Mon avis: Le héros se donne une nuit pour trouver celui qui sera son premier amour. Au cours de sa soirée il rencontre François Villeneuve, un chanteur et un jeune anglophone gay et inexpérimenté, comme lui. Il découvre le Montréal Gay sans tabou avec le premier, mais c'est le second qui partagera ses premiers émois.

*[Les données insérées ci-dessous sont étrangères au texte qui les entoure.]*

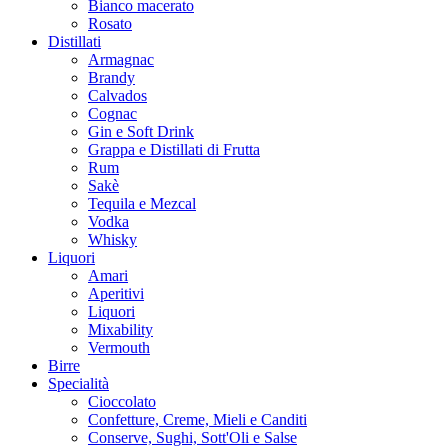
Bianco macerato
Rosato
Distillati
Armagnac
Brandy
Calvados
Cognac
Gin e Soft Drink
Grappa e Distillati di Frutta
Rum
Sakè
Tequila e Mezcal
Vodka
Whisky
Liquori
Amari
Aperitivi
Liquori
Mixability
Vermouth
Birre
Specialità
Cioccolato
Confetture, Creme, Mieli e Canditi
Conserve, Sughi, Sott'Oli e Salse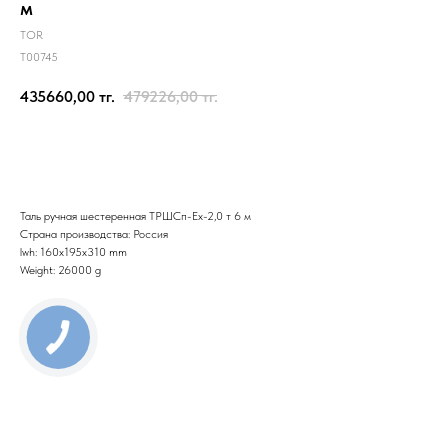
м
TOR
T00745
435660,00
тг.
479226,00
тг.
Отправить заявку
Таль ручная шестеренная ТРШСп-Ех-2,0 т 6 м
Страна производства: Россия
lwh: 160x195x310 mm
Weight: 26000 g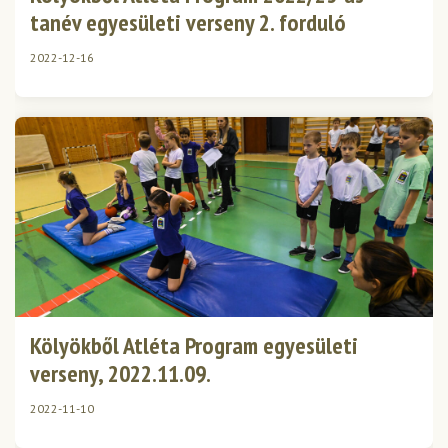
tanév egyesületi verseny 2. forduló
2022-12-16
Kölyökből Atléta Program egyesületi
verseny, 2022.11.09.
2022-11-10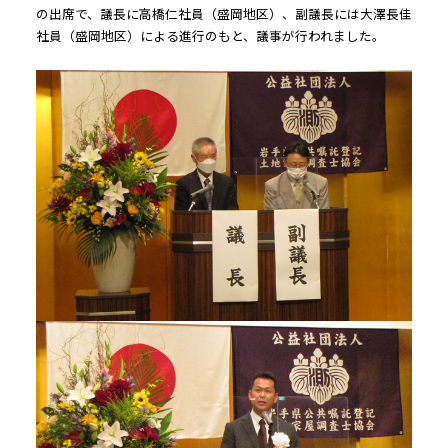
の出席で、議長に高橋仁社員（盛岡地区）、副議長には大澤長佳
社員（盛岡地区）による進行のもと、議事が行われました。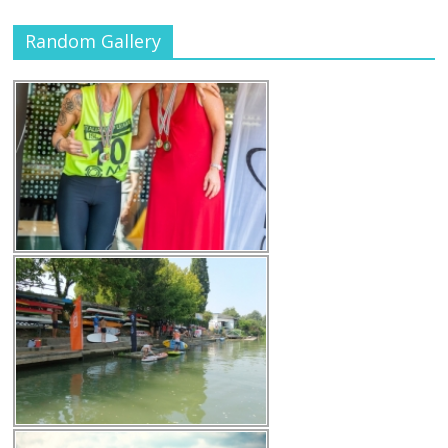
Random Gallery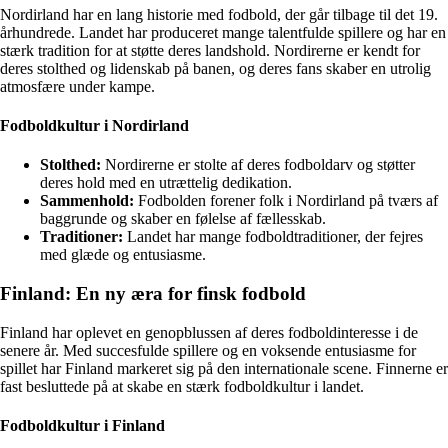
Nordirland har en lang historie med fodbold, der går tilbage til det 19.
århundrede. Landet har produceret mange talentfulde spillere og har en
stærk tradition for at støtte deres landshold. Nordirerne er kendt for
deres stolthed og lidenskab på banen, og deres fans skaber en utrolig
atmosfære under kampe.
Fodboldkultur i Nordirland
Stolthed:
Nordirerne er stolte af deres fodboldarv og støtter
deres hold med en utrættelig dedikation.
Sammenhold:
Fodbolden forener folk i Nordirland på tværs af
baggrunde og skaber en følelse af fællesskab.
Traditioner:
Landet har mange fodboldtraditioner, der fejres
med glæde og entusiasme.
Finland: En ny æra for finsk fodbold
Finland har oplevet en genopblussen af deres fodboldinteresse i de
senere år. Med succesfulde spillere og en voksende entusiasme for
spillet har Finland markeret sig på den internationale scene. Finnerne er
fast besluttede på at skabe en stærk fodboldkultur i landet.
Fodboldkultur i Finland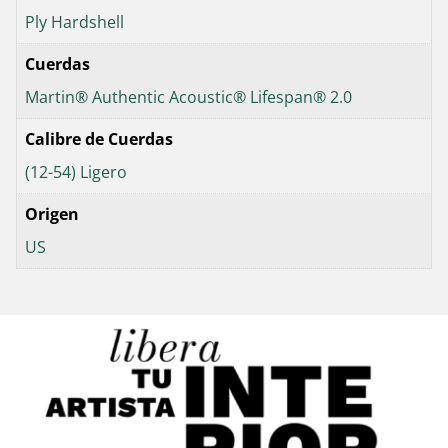
Ply Hardshell
Cuerdas
Martin® Authentic Acoustic® Lifespan® 2.0
Calibre de Cuerdas
(12-54) Ligero
Origen
US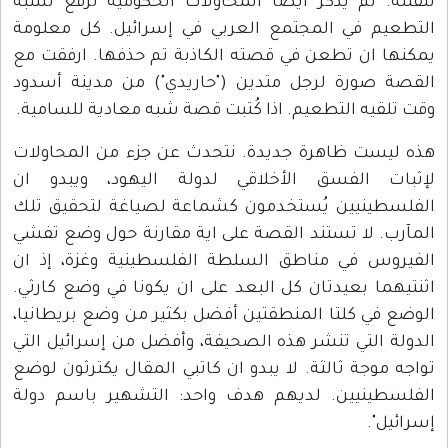
للقتلة. لم يُذكر أيضا المحاولات الحكومية لرفع نسبة
التطعيم في المجتمع العربي في إسرائيل. كل معلومة
يمكنها ان تطعن في قصته الكاذبة تم حذفها. ارفقت مع
القصة صورة لرجل متدين ("حاريدي") من مدينة أسدود
وقت تلقيه التطعيم. اذا كُتبت قصة شبه معادية للسامية.
هذه ليست ظاهرة جديدة. نتحدث عن جزء من المحاولات
لإثبات الفسق الأخلاقي لدولة اليهود، ويبدو ان
الفلسطينيين يُستخدمون كشماعة لصياغة لتحقيق تلك
المآرب. لا تستند القصة على اية مقارنة حول وضع تفشي
الفيروس في مناطق السلطة الفلسطينية وغزة، إذ ان
اثنتيهما بعيدتان كل البعد على ان يكونا في وضع كارثي.
الوضع في كلتا المنطقتين أفضل بكثير من وضع بريطانيا،
الدولة التي تنشر هذه الصحيفة، وأفضل من إسرائيل التي
تواجه موجة ثالثة. لا يبدو ان كاتبي المقال يكترثون لوضع
الفلسطينيين. لديهم هدف واحد: التشهير باسم دولة
إسرائيل".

Un magnifique roman qui nous fait découvrir l’univers gay et la tolérance...
19 septembre 2009
La douleur du dollar - Z. Valdès
Pour Cuqua, dite "la môme", petite Cubaine surprenante par sa candeur et sa générosité, la vie est sacrifice. Son premier dévouement, elle le dédie à "Ouane", celui qui l'embrassa un soir de fête. Pour cet amour unique, elle entre en religion, allant jusqu'à se mutiler – elle s'arrachera les dents – pour ne plus plaire aux autres. Cuqua ne cessera plus, pendant 30 ans, de guetter le retour de ce trafiquant mafieux anti-révolutionnaire. De même, l'amour qu'elle porte à sa fille est enraciné dans une profonde abnégation. Mais loin de prendre toute la mesure de ce sacrifice, par désir d'indépendance et par fierté, sa fille la repousse. Seuls ses amis, fidèles, originaux, perçoivent en Cuqua cette "femme célibataire habitant sur une île musicale et prétentieuse, plus seule qu'un solo, et mille fois plus pauvre que Cendrillon".
Mon avis: Beaucoup d'aigreur, de rancoeur dans ce roman. Beaucoup de vulgarité inutile (et je ne suis pas une Bernadette Soubirou!). Je n'ai pas du tout aimé. Je ne pense pas que Zoé Valdès aime son pays ni ses compatriotes...même si je comprends son aversion pour le régime en place.